● **Records for this exercise**
··········

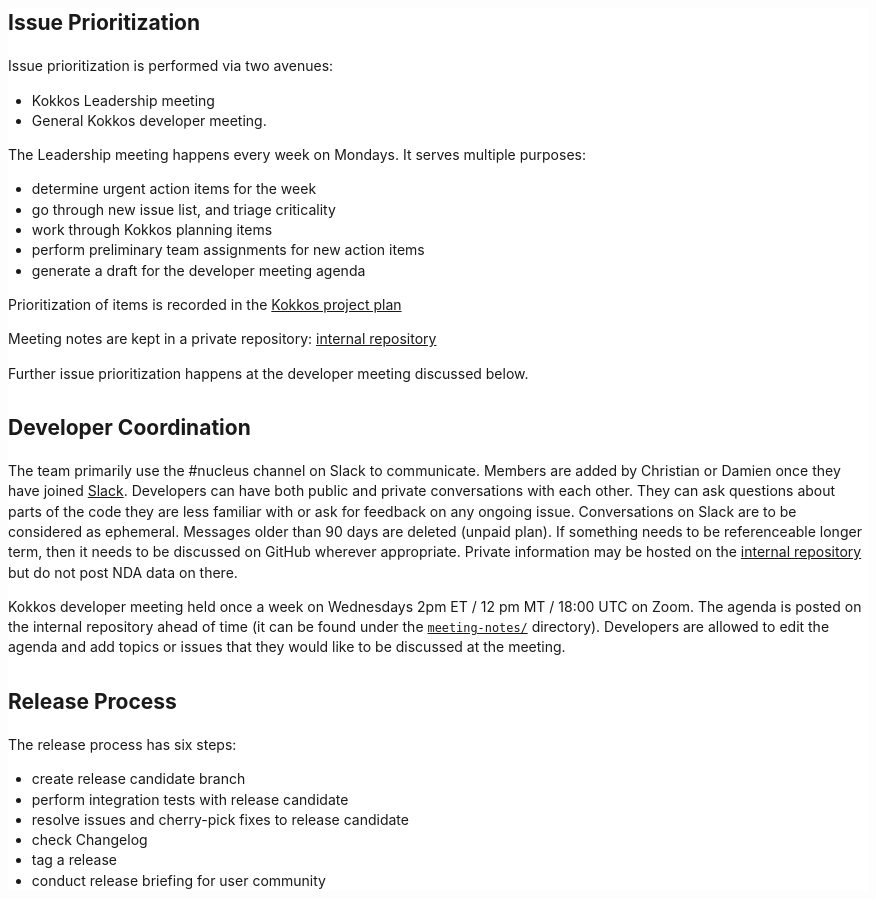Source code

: 
## Issue Prioritization

Issue prioritization is performed via two avenues:
- Kokkos Leadership meeting
- General Kokkos developer meeting.

The Leadership meeting happens every week on Mondays.
It serves multiple purposes:
- determine urgent action items for the week
- go through new issue list, and triage criticality
- work through Kokkos planning items
- perform preliminary team assignments for new action items
- generate a draft for the developer meeting agenda

Prioritization of items is recorded in the [Kokkos project plan](https://github.com/orgs/kokkos/projects/1)

Meeting notes are kept in a private repository: [internal repository](https://github.com/kokkos/internal-documents)

Further issue prioritization happens at the developer meeting discussed below.

## Developer Coordination

The team primarily use the #nucleus channel on Slack to communicate.
Members are added by Christian or Damien once they have joined [Slack](https://kokkosteam.slack.com).
Developers can have both public and private conversations with each other.
They can ask questions about parts of the code they are less familiar with or
ask for feedback on any ongoing issue.
Conversations on Slack are to be considered as ephemeral.  Messages older than 90 days are deleted (unpaid plan).
If something needs to be referenceable longer term, then it needs to be discussed on GitHub wherever appropriate.
Private information may be hosted on the [internal repository](https://github.com/kokkos/internal-documents) but do not post NDA data on there.

Kokkos developer meeting held once a week on Wednesdays 2pm ET / 12 pm MT / 18:00 UTC on Zoom.
The agenda is posted on the internal repository ahead of time (it can be found under the [`meeting-notes/`](https://github.com/kokkos/internal-documents/tree/master/meeting-notes/2023) directory).
Developers are allowed to edit the agenda and add topics or issues that they would like to be discussed at the meeting.

## Release Process

The release process has six steps:

- create release candidate branch
- perform integration tests with release candidate
- resolve issues and cherry-pick fixes to release candidate
- check Changelog
- tag a release
- conduct release briefing for user community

··········

Only one stretch of the data above is needed. Restate it word for word, from the line containing "- Kokkos Leadership meeting" through the line containing "## Release Process", both ends included.

- Kokkos Leadership meeting
- General Kokkos developer meeting.

The Leadership meeting happens every week on Mondays.
It serves multiple purposes:
- determine urgent action items for the week
- go through new issue list, and triage criticality
- work through Kokkos planning items
- perform preliminary team assignments for new action items
- generate a draft for the developer meeting agenda

Prioritization of items is recorded in the [Kokkos project plan](https://github.com/orgs/kokkos/projects/1)

Meeting notes are kept in a private repository: [internal repository](https://github.com/kokkos/internal-documents)

Further issue prioritization happens at the developer meeting discussed below.

## Developer Coordination

The team primarily use the #nucleus channel on Slack to communicate.
Members are added by Christian or Damien once they have joined [Slack](https://kokkosteam.slack.com).
Developers can have both public and private conversations with each other.
They can ask questions about parts of the code they are less familiar with or
ask for feedback on any ongoing issue.
Conversations on Slack are to be considered as ephemeral.  Messages older than 90 days are deleted (unpaid plan).
If something needs to be referenceable longer term, then it needs to be discussed on GitHub wherever appropriate.
Private information may be hosted on the [internal repository](https://github.com/kokkos/internal-documents) but do not post NDA data on there.

Kokkos developer meeting held once a week on Wednesdays 2pm ET / 12 pm MT / 18:00 UTC on Zoom.
The agenda is posted on the internal repository ahead of time (it can be found under the [`meeting-notes/`](https://github.com/kokkos/internal-documents/tree/master/meeting-notes/2023) directory).
Developers are allowed to edit the agenda and add topics or issues that they would like to be discussed at the meeting.

## Release Process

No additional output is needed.